Bitcoin brings and end to Monetary Tyrants like Lagarde
Bitcoin is not about conducting low- or no-fee worldwide transactions.
The goal of Bitcoin is to prevent monetary tyranny. That is its reason for being.
Monetary tyranny may manifest itself in a variety of heinous ways. It can be purposeful inflation, punitive capital regulations, pre-planned defaults within the banking cartel, or, worst of all, outright national seizure.
Unfortunately, these risks exist in practically every jurisdiction throughout the world today. The US does not have a monopoly on monetary dictatorship.
When the state is removed from the money and loses the authority to define legal tender, its power is limited to directing legislative and enforcement activities that do not immorally influence a currency.
Taxes for wars and domestic escapades will have to be raised the old-fashioned manner, not by simply debasing the currency.
In the same way that the Second Amendment in the United States, at its heart, remains the final right of a free people to resist their ultimate political repression, a powerful tool is required to avoid a matching repression: State monetary dominance.
As the mechanism for a decentralized, nonpolitical unit of account, the Bitcoin allows this protection in a manner that is unique.
The timing of Bitcoin’s introduction and growth is also not coincidental. If one follows the attitudes and trends, it is clear that society was nearing a breaking point.
Bitcoin is a response to three distinct and ongoing developments: centralized monetary authority, declining financial privacy, and entrenched legacy financial infrastructure.
A centralized alternative money supplier would likely not last long in any nation. The rise of Bitcoin was already predetermined.
Corrupt, Aggressive, and Authoritarian leaders should be terrified of Bitcoin
Bitcoin has enabled citizens in nations such as Nigeria, Iran, El Salvador, and others to express themselves freely and experience economic progress.
Within a few weeks of El Salvador adopting Bitcoin as a currency, 2.1 million residents – 70% of whom previously lacked bank accounts – got a Bitcoin wallet and joined the global economy.
Bitcoin use in Africa rose 1,200 percent in 2017 alone as more and more individuals began using it to attain independence from forces beyond their control, such as government restriction of financial access and currency depreciation in unstable countries.
Earlier this year, when Nigeria attempted to restrict remittances from overseas, which are vital to the existence of many families, in reaction to public protests against corruption, $6 billion in remittance cash transferred to Bitcoin and ‘“crypto”.

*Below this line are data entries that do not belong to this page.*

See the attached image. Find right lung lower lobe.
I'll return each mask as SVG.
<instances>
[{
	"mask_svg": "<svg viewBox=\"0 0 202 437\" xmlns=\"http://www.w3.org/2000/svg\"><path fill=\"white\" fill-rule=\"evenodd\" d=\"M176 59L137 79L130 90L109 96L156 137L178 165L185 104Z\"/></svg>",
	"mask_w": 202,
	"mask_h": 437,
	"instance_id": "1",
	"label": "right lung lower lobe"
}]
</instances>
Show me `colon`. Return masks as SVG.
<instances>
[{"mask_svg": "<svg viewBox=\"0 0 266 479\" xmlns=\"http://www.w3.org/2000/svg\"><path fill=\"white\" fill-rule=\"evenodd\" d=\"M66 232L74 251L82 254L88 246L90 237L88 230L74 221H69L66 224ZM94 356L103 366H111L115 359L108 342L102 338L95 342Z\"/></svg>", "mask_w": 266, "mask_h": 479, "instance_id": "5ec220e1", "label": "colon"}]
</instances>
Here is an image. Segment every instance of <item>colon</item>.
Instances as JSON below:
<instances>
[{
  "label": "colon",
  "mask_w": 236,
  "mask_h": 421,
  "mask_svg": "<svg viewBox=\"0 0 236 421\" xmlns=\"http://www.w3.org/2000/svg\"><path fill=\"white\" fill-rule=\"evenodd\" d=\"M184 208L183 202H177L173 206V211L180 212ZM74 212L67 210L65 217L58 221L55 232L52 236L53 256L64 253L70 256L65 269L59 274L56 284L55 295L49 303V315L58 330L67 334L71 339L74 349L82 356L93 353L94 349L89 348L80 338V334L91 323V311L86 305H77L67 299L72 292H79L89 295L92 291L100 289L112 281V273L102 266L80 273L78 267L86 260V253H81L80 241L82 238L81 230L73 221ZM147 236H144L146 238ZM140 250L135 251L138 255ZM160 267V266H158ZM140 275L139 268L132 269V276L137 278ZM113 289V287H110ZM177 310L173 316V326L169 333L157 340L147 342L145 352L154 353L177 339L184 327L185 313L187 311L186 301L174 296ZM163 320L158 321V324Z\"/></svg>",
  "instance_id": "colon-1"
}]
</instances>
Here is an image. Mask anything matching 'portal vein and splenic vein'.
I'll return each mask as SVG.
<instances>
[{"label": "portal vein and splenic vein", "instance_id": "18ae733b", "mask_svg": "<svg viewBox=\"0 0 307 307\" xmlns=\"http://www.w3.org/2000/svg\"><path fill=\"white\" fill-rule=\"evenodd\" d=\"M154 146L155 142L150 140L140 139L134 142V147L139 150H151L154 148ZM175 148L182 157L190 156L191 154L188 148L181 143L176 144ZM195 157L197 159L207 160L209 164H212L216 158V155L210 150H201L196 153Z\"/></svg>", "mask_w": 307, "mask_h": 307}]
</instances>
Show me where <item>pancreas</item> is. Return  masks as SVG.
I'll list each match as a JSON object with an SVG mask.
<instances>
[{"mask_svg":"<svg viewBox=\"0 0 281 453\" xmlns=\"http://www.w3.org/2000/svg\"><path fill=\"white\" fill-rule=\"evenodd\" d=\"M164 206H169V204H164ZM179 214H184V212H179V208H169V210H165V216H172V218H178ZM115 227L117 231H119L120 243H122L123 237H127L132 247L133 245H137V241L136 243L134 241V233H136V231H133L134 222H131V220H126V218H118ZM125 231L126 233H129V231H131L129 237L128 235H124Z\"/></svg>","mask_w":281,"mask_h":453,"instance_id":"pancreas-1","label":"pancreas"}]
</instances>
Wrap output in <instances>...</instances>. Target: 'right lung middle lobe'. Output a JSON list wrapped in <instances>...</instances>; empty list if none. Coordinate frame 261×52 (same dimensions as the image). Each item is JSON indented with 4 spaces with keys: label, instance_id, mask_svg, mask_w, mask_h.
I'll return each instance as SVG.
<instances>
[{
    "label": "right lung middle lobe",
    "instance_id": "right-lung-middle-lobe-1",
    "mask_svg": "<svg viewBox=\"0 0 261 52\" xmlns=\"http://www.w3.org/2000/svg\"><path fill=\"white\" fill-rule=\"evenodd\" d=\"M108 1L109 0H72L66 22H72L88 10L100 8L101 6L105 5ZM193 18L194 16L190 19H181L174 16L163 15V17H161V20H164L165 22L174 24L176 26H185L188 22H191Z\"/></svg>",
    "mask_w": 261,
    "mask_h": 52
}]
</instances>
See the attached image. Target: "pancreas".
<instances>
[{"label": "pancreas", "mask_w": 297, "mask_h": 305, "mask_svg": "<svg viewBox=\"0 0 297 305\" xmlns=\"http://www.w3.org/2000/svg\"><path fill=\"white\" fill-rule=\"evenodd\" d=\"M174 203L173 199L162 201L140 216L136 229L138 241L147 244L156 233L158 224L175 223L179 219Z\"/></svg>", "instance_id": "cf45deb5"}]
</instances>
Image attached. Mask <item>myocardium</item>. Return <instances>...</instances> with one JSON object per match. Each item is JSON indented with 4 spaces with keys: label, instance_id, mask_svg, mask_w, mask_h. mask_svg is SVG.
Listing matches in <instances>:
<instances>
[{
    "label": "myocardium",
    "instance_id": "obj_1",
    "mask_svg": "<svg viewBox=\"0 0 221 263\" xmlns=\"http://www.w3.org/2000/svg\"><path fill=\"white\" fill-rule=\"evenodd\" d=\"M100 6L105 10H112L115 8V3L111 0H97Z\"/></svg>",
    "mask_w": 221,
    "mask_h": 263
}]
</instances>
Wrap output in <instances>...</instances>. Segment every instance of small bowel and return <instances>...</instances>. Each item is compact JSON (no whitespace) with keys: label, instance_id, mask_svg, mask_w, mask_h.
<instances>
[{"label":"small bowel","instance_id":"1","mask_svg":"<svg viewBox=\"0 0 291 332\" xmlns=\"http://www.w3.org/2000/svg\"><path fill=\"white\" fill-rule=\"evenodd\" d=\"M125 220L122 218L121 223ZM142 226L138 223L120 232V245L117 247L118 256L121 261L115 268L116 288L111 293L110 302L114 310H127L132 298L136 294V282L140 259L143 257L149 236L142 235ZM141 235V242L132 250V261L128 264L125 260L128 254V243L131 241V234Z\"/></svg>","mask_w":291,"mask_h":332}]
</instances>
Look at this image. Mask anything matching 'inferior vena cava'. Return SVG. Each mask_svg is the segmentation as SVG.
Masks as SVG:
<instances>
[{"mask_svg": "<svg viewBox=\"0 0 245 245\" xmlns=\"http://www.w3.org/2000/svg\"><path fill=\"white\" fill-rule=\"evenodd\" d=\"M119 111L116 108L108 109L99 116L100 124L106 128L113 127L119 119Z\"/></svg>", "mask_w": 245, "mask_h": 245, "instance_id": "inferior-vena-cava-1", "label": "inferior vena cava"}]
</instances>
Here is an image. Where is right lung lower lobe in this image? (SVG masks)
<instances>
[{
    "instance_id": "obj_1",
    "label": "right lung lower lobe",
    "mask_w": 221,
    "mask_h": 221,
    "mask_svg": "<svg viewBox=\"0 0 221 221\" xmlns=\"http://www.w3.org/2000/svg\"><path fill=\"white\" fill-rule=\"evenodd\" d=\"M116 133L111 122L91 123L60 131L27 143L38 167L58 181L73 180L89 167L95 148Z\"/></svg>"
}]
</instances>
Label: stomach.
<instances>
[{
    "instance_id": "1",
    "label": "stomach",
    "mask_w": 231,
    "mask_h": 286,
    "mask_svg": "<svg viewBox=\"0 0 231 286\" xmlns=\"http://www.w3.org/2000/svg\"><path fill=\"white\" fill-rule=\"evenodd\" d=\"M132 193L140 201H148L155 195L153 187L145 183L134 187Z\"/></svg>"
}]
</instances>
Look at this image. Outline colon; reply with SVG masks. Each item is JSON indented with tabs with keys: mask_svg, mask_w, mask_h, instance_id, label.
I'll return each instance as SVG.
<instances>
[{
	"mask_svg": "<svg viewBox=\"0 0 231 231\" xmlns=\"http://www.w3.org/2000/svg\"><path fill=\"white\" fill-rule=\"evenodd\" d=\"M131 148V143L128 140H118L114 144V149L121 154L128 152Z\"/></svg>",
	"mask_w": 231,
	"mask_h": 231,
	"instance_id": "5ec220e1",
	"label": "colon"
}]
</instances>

Bitcoin is providing hope and freedom from tyranny
Bitcoin is creating a brighter future for millions of individuals throughout the world, and am confident that despite the FUD, and prohibition in places like China, millions of continue to find ways to maintain their monetary security.
John McAfee once stated, ”You can’t stop things like Bitcoin. It will be every where and the world will have to readjust. World governments will have to readjust.”
Despite China’s repression, and FUD from laggards like Lagarde, we can see that J-Mac was correct.
The world will have to adapt to a new period in which the balance of power has returned to the people, and no government, corporation, or institution can take away the freedom that is rightfully yours.